The Collective(16)
“Hi, Cammy. Long time, huh?” He says it like he’s trying not to break things.
I rub sleep from my eyes. I remember now. The last time I spoke to Matt was February of 2019. I was feeling especially lonely and called him, ostensibly to wish him a happy birthday, though I was a month too late. I’d forgotten about the time difference and so it was seven a.m. Colorado time when I called. A very young and sleepy-sounding woman answered. A friend from the dispensary, Matt said. But after enduring an incredibly awkward conversation with them both, I checked out his Facebook page and learned he was engaged to a girl named Star, born the same year Matt and I had gotten married.
It didn’t upset me as much as you might think. It was in character for my reverse-aging ex-husband, who had been wise and serious beyond his years when I met him—a computer coder before anyone even knew what that was, a PhD from Stanford, and not yet twenty-four. Now he’s skiing and selling weed and engaged (maybe married?) to a woman half his age. The last time I looked at his Facebook page, he and Star were on their way to Coachella, and I realized that I really don’t know Matt, not anymore. Maybe that isn’t so bad. Both of us have been through the same awful thing, and it’s changed us. Why should I be upset that we changed in different ways? “Hi, Matt.”
“Listen, Cammy . . .”
“I know.”
“I got a call from Lisette Blanchard.”
I wasn’t expecting that. Her name feels like broken glass in my ear. I open my mouth. Close it again. I have no idea what I’m supposed to say.
“I guess she didn’t know I moved,” Matt says. “Anyway, she said she was calling because she was worried about you. She wanted me to watch the video of you at the Brayburn Club. She sent me a link, and I watched it while she was on the line. She wanted me to talk to you and see if you’re okay.”
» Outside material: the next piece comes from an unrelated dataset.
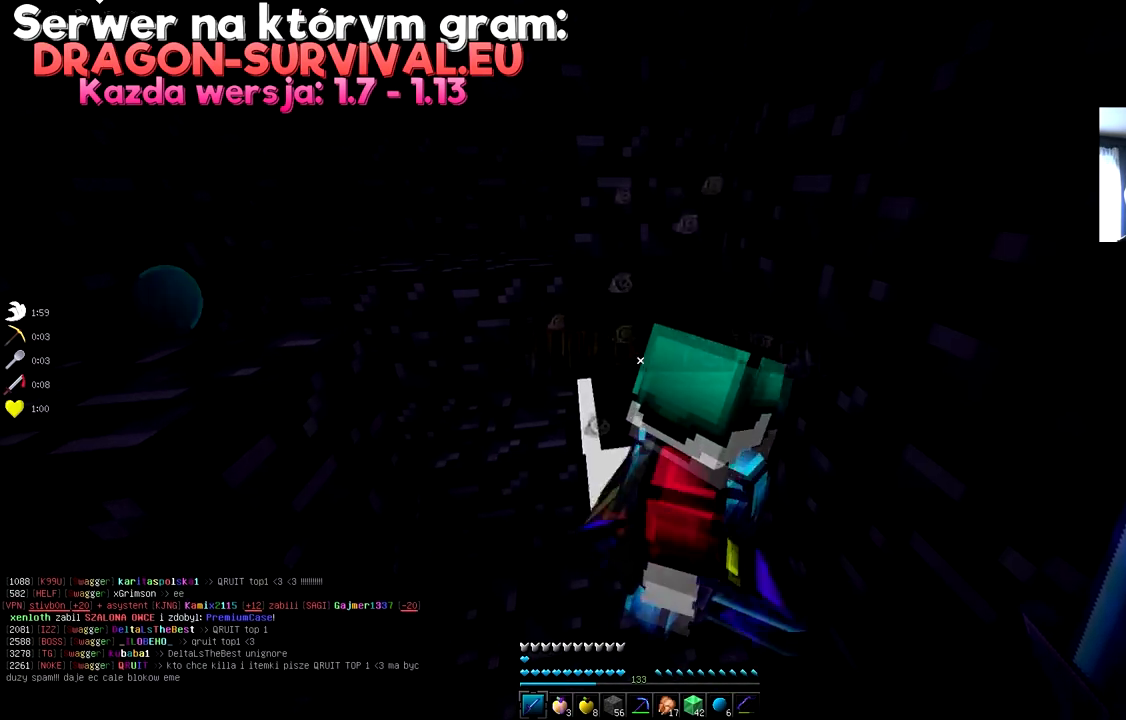
{"keys": ["w"], "mouse": [], "events": [[33, "w", "up"], [300, "w", "down"]]}
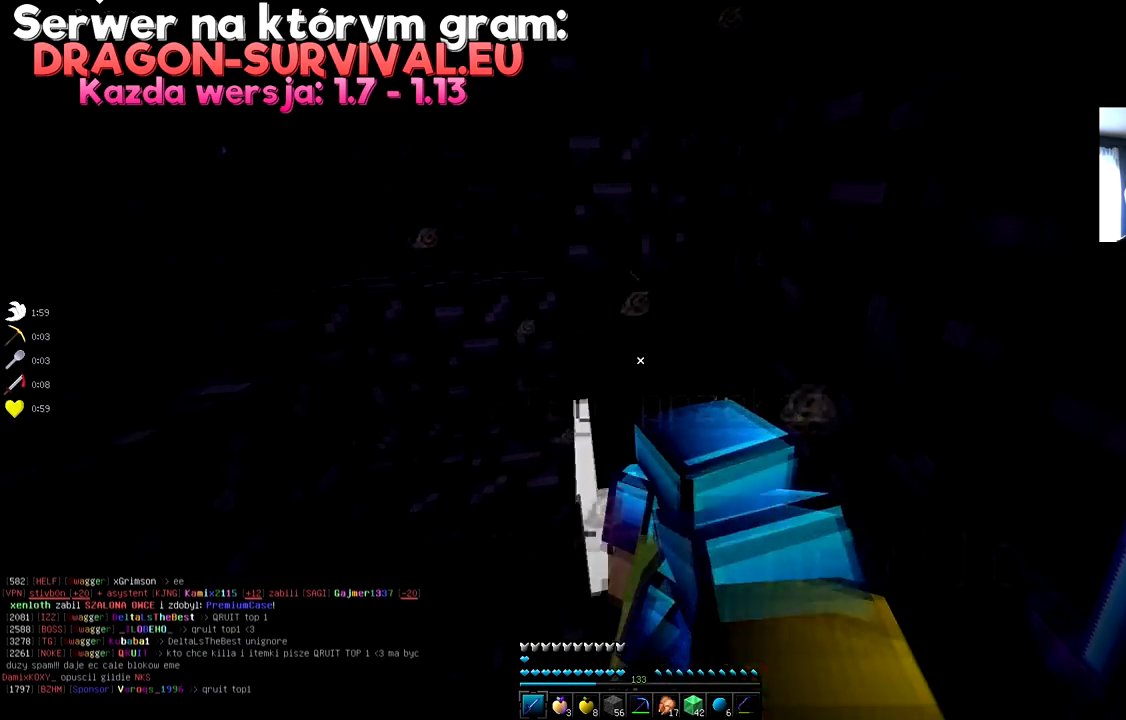
{"keys": ["s"], "mouse": [], "events": [[184, "w", "up"], [501, "s", "down"]]}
My voice comes back. “For fuck’s sake.”
“Cammy . . .”
“I don’t want to talk about this, Matt, all right? I know I shouldn’t have done it. I shouldn’t have gone to that stupid award ceremony in the first place, but I did. It happened. And frankly, if you’re going to be worried, I’d be more worried about someone who can’t see that her son is a fucking sociopath than about someone who had a little too much to drink and called him out on it, but maybe that’s just me.” I say it loud enough to hurt. My hands are trembling, my cheeks burning hot. I take a deep breath, listening to the silence on Matt’s end of the line. “Matt?”
More silence. Matt’s always been like this. Quiet during arguments, disappearing into himself. Avoiding conflict at all costs. I would mention this, but what’s the point? I’ve said it probably a dozen times, in front of two different couples counselors, and all it got him to do was leave me.
“So, how’s Colorado?” I ask him finally. “How’s Star? You guys married yet?”
Matt says, “I told her to fuck off.”
“What?”
“Not Star. Lisette. I told Lisette Blanchard to fuck off and never call me again.”
My eyes widen. “What?”
“Star and I aren’t going to get married, Cammy. She doesn’t believe in contracts, and tbh, we’re trying to downsize, so we don’t need all those gifts.”
“Can we get back to Lisette Blanchard?”
He exhales into the phone. “Sure.”
“You really told her that?”
“Yes.”
“I’m . . . I’m kind of amazed.”
“You shouldn’t be.” His tone is quiet. Measured. “Lisette Blanchard has no right. She knows she doesn’t. She knows everything her son took from us, because she isn’t an idiot. But she survives on delusions, and the more people believe those delusions, the stronger she gets. I’m not interested in helping her feel better. She can fuck right off.”
I swallow hard. “Thank you.”
“Please don’t thank me,” he says. “She was my daughter too.”
Darkness presses against the window. I shift on the bed, the springs whining. From far away, I hear the screech of tires—someone making a sudden turn all the way down the mountain, in town probably. It makes me aware of how isolated this house is, and how alone I am in it. “Matt?”
“Yeah?”
“What do you survive on?”
He laughs a little. “Indica,” he says. “Edibles. I can’t stand smoke.”
“You know what I mean, Matt. How do you make it through each day without wanting to . . . well, do what I did on the video. Or worse?”
He inhales sharply, then lets it out. “You remember Gerard Krakowski?”
“I don’t think so.”
“I didn’t, either, but he was in the news ten years ago. Wingnut vigilante in Texas. He killed a black kid. The kid was an honors student and a varsity baseball player, but Krakowski and his lawyers claimed he thought the kid’s varsity jacket was gang colors and he was behaving suspiciously. If the neighborhood had security cameras back then, we’d have seen he wasn’t doing anything suspicious, unless you count walking through that asshole’s neighborhood.”
“Right.”
“The kid was unarmed. Krakowski shot him in the back. Killed him instantly, but he got acquitted. Never spent a day in jail.”